----- Fragmento del texto

Un programa italiano


Desde el 30 de septiembre vimos quince películas italianas estrenadas entre 1948 y 1965; la única condición: prescindir de directores con alguna película ya comentada en la escuela, o sea, dejando de lado, que ya es mucho dejar, a Rossellini, De Sica, Germi, Fellini, Monicelli, Antonioni, Visconti o Pasolini. Y se comprueba que, aun sin ellos (pero ¿quién puede imaginarlo?), el italiano sigue siendo un gran cine. Así que monté, a modo de catálogo de los variados registros de una cinematografía tan fértil, un programa italiano reducido a siete películas sin repetir director; las cito ordenadas según el marco temporal de la historia que cuentan:


Gli sbandati (1955), de Francesco Maselli. Estupenda opera prima de un joven comunista de 24 años, financiada en buena medida por Visconti, iluminada por el gran Gianni di Venanzo y con partitura de Giovanni Fusco, uno de los grandes de la música de cine. Una historia de amor y lucha de clases fechada en 1943 durante la ocupación alemana de Italia, que tuvo sus problemas con la censura al mostrar el colaboracionismo de la burguesía.


La ragazza di Bube (1963), de Luigi Comencini. No sólo es una muy buena película, también un admirable trabajo de ese maestro de la luz que fue Gianni di Venanzo y un espléndido papel de Claudia Cardinale. Una historia de amor entre un partisano y la hija de un comunista tras la Liberación que conjuga la crónica política, la íntima mutación de la protagonista y las ilusiones perdidas.

----------
----- Extracto del listado

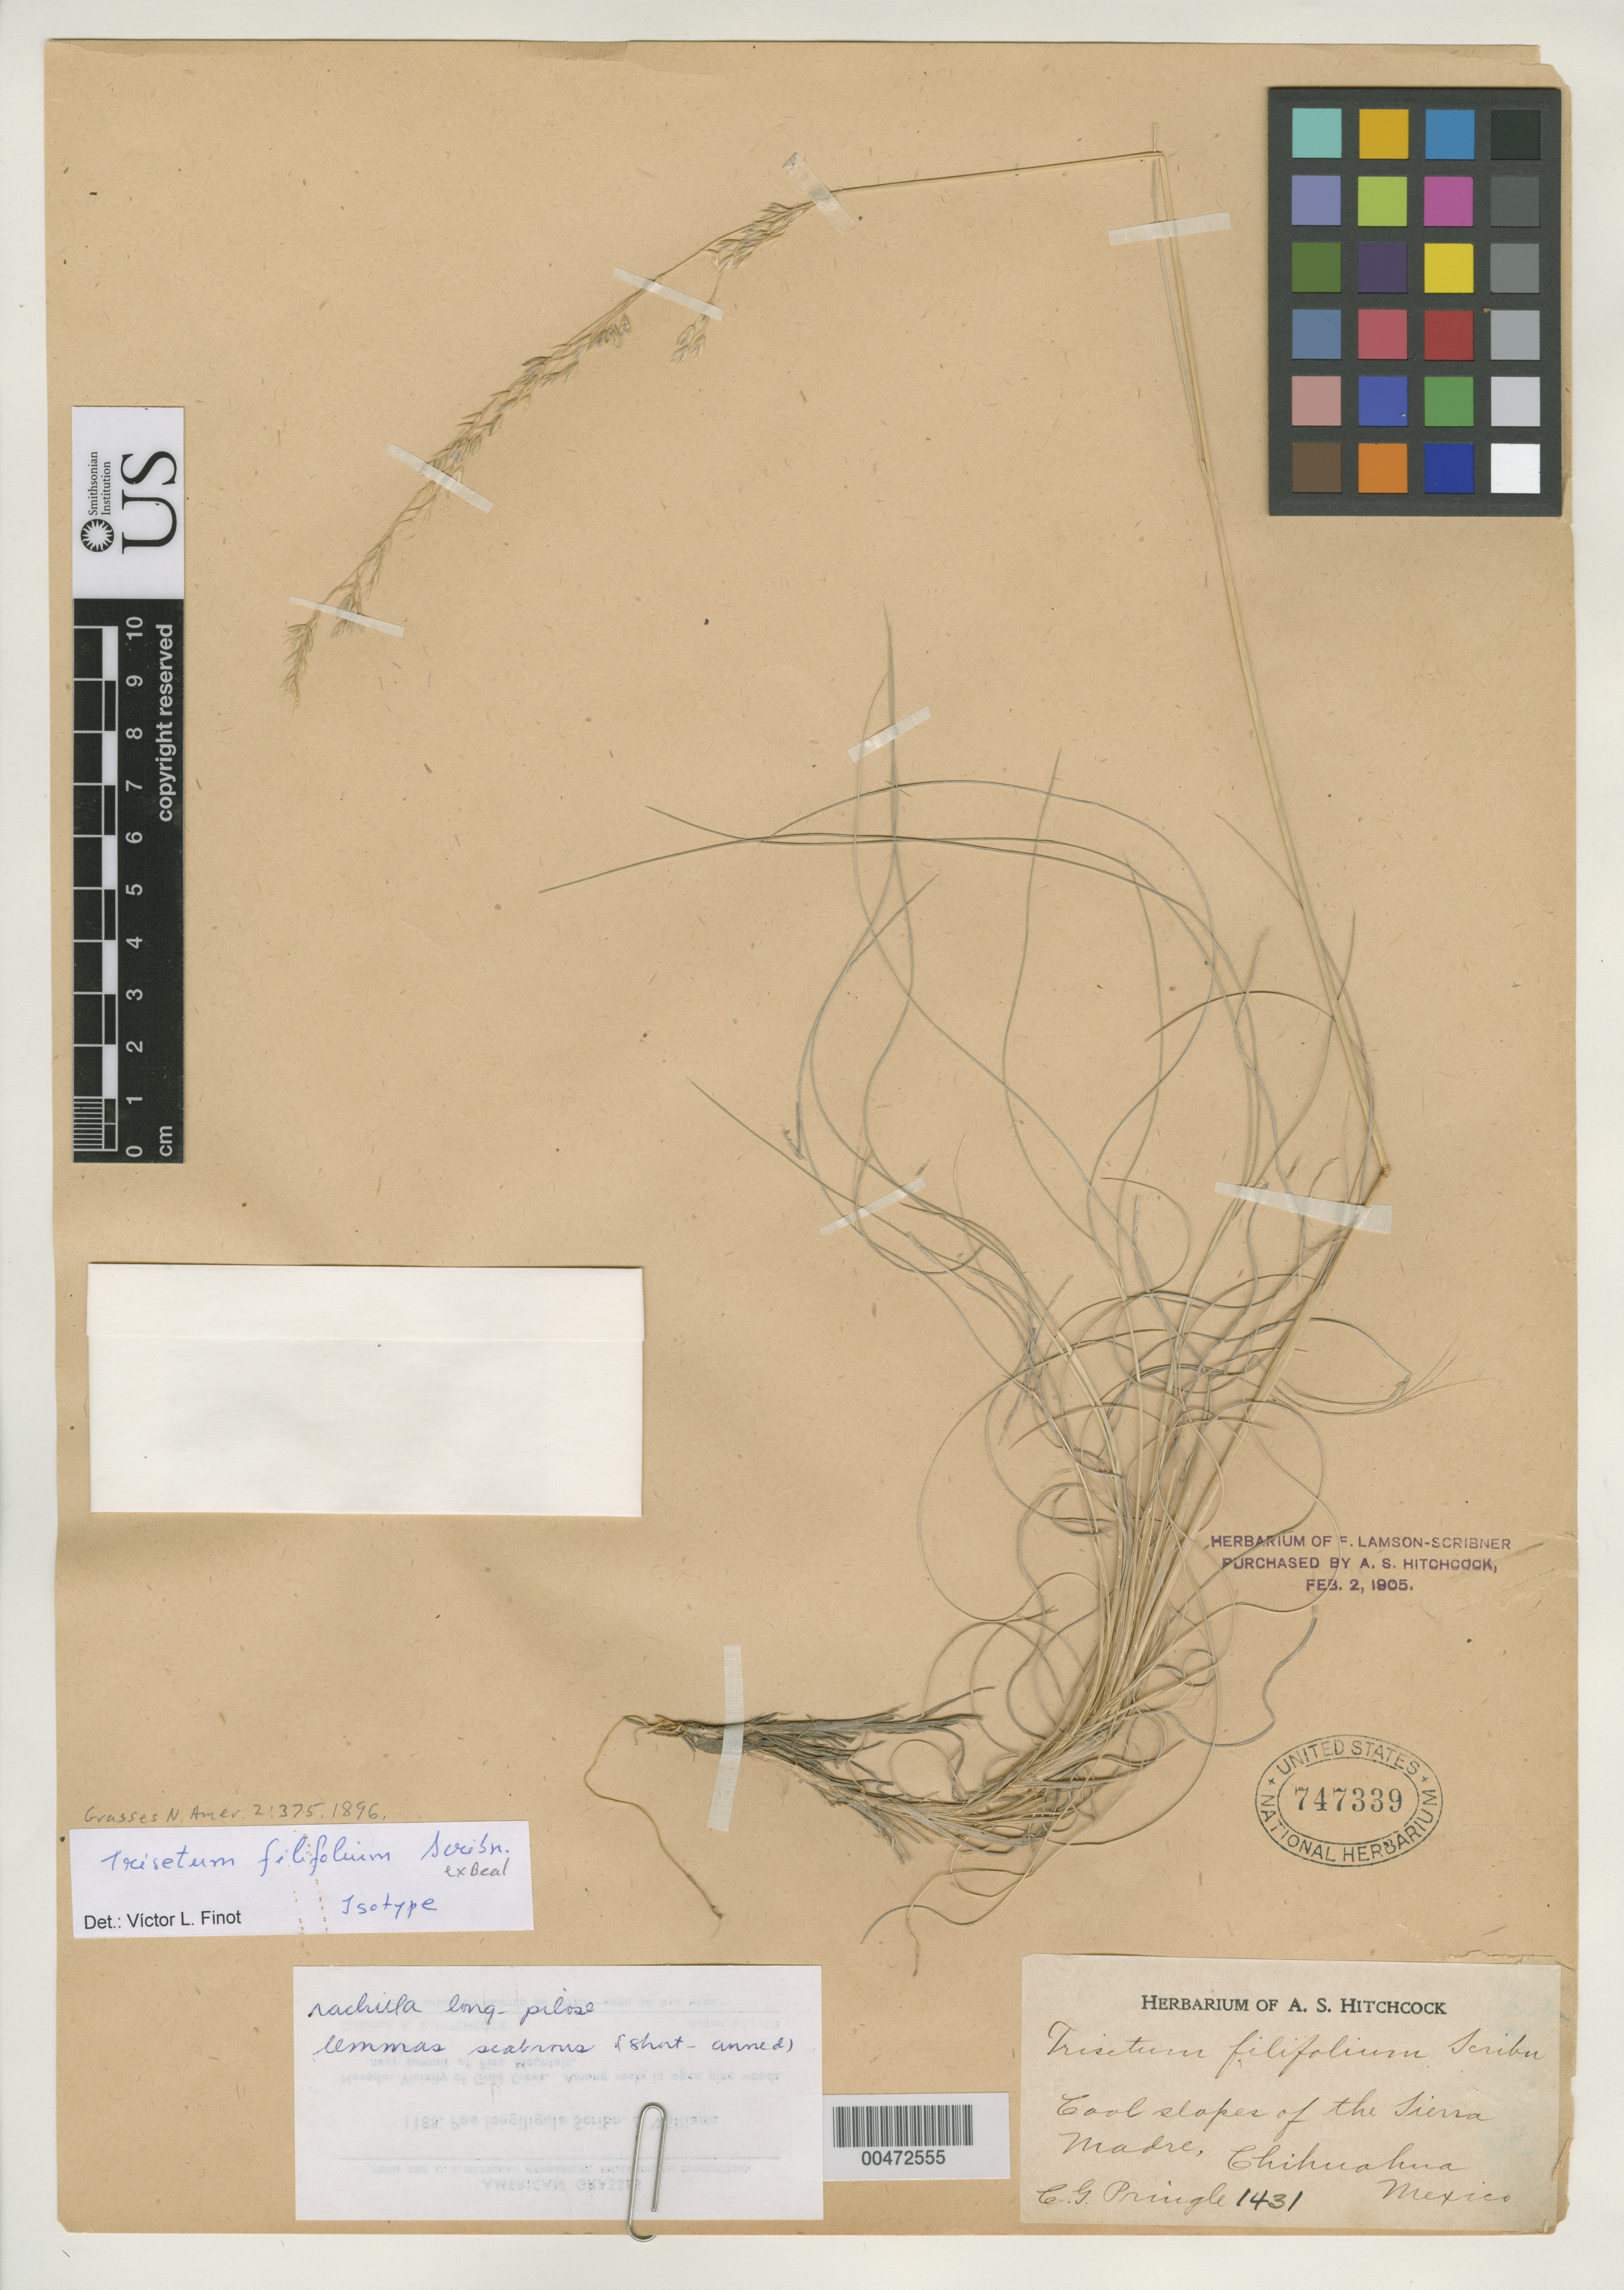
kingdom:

----------

### Enunciado:
Devuelve sin cambios el pasaje del texto sobre cine italiano que comienza con "La ragazza di" y sigue hasta "las ilusiones perdidas.".

### Tarea resuelta:
La ragazza di Bube (1963), de Luigi Comencini. No sólo es una muy buena película, también un admirable trabajo de ese maestro de la luz que fue Gianni di Venanzo y un espléndido papel de Claudia Cardinale. Una historia de amor entre un partisano y la hija de un comunista tras la Liberación que conjuga la crónica política, la íntima mutación de la protagonista y las ilusiones perdidas.